Copy the items below exactly, beginning with the line that contains "Reading left to" and continuing through the end of the items, with both ends included. Leave the pictures out of your copy.
(Material to process)
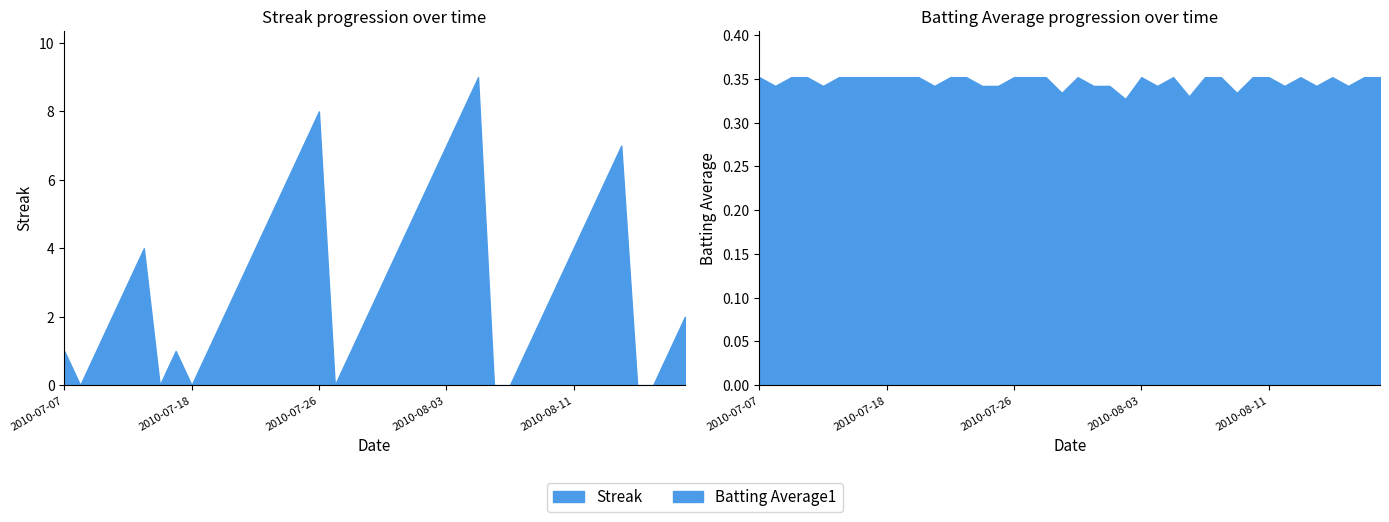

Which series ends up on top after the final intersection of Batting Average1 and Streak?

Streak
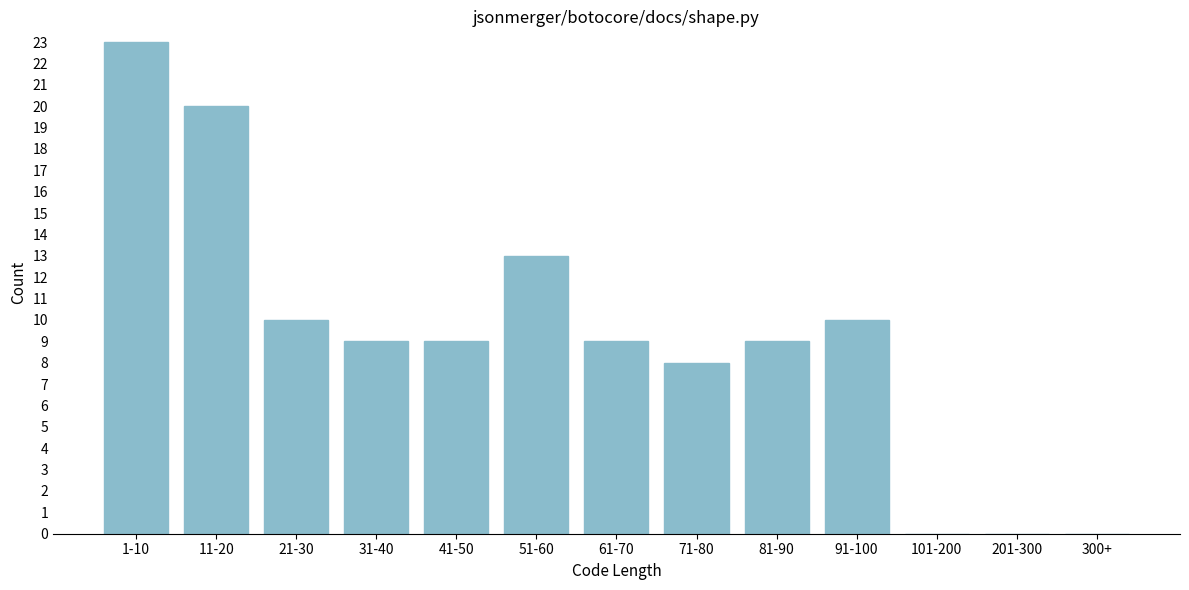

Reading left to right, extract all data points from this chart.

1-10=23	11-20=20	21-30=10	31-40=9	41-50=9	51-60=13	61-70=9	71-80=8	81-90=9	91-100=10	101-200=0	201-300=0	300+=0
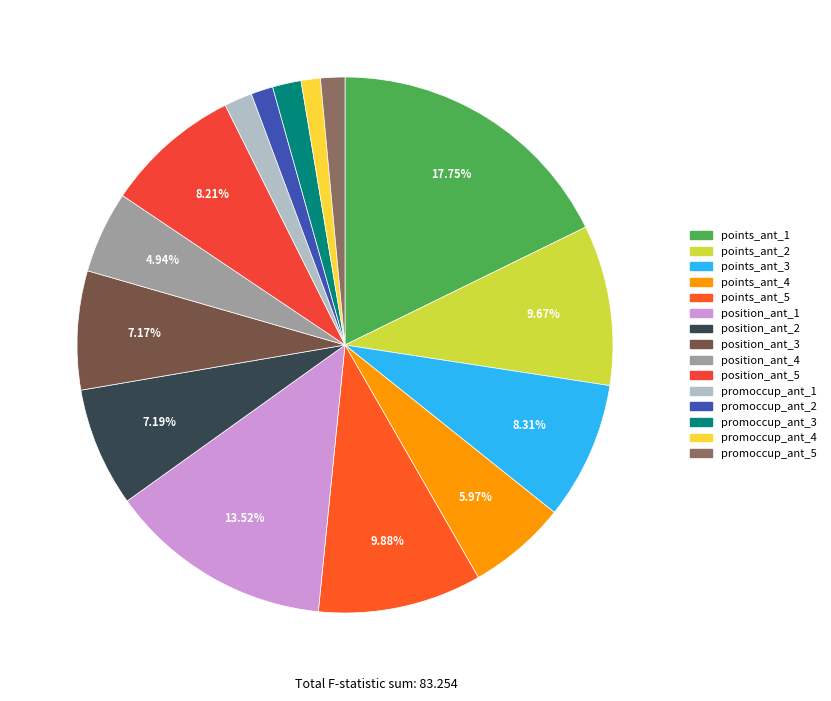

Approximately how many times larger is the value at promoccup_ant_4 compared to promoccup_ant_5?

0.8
(End Material to process)
Solution for this exercise:
Reading left to right, extract all data points from this chart.

1-10=23	11-20=20	21-30=10	31-40=9	41-50=9	51-60=13	61-70=9	71-80=8	81-90=9	91-100=10	101-200=0	201-300=0	300+=0

Approximately how many times larger is the value at promoccup_ant_4 compared to promoccup_ant_5?

0.8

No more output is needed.